Spent hours finding firewood

When you are used to central heating and several power sockets at home, it can be difficult to grasp how vital it is for the villagers to have a stable supply of firewood. But Anisa and her neighbours depend on firewood for everything, including cooking and heating up their small homes during the long and snowy winters. “I used to put pressure on my husband and oldest kids to go to the mountains and get firewood from trees and bushes,” a female participant in the project said. “I did not know that it could be dangerous for me and the local community to remove vegetation.”

In former times, the families could spend hours roaming the mountains to find useable firewood. Sometimes, the children had to stay away from school because they had to collect firewood for their families, and it could be dangerous to wander around the remote mountains. Instead, the women can now be united in producing the briquettes. Fatima, a local Mission East employee, explained that the briquettes are so popular because the material is available everywhere, and everyone can collect it.

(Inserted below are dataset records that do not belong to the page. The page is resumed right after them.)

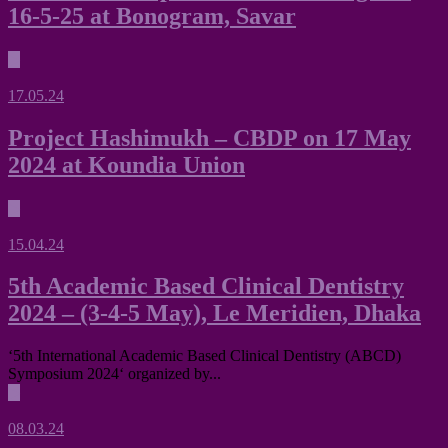
16-5-25 at Bonogram, Savar
▶
17.05.24
Project Hashimukh – CBDP on 17 May
2024 at Koundia Union
▶
15.04.24
5th Academic Based Clinical Dentistry
2024 – (3-4-5 May), Le Meridien, Dhaka
‘5th International Academic Based Clinical Dentistry (ABCD)
Symposium 2024‘ organized by...
▶
08.03.24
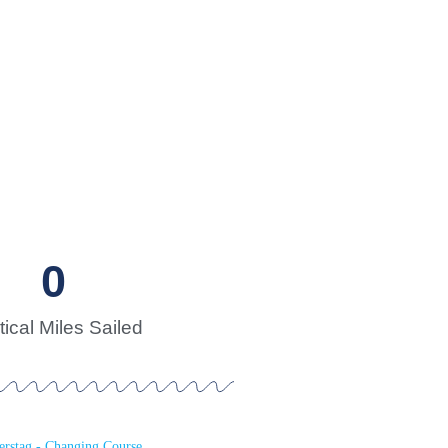
0
ical Miles Sailed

Depending on natural resources

In an age when the pressure on the earth’s resources has never been greater, projects like this one are the future. The Mission East programme manager for Afghanistan, Joohi Haleem, explains:

“Natural resources – and their use and their use and management - play a crucial role in the lives and livelihoods of the remote mountain communities of Mission East’s programme intervention areas in north-eastern Afghanistan. In the absence of regular and reliable sources of employment, the target communities depend heavily on these valuable resources (watersheds, forests, rangelands etc.) as an alternative means of livelihoods. Introducing and promoting the use of renewable energy sources such as bio-briquettes helps to reduce community dependence on increasingly scarce traditional sources of fuel such as firewood.”  

She adds that the project is particularly beneficial to women: “The process helps to recognize and enhance the role of women in addressing their household needs and simultaneously, to use and manage the natural resource base more sustainably.”


Towards a more sustainable future

  • The project trains 10-15 women in the production of bio-briquettes so that they can pass their skills on to other families in the village.
  • The bio-briquettes form part of a larger project that trains the area’s villagers in rainwater management and the collection of solar energy.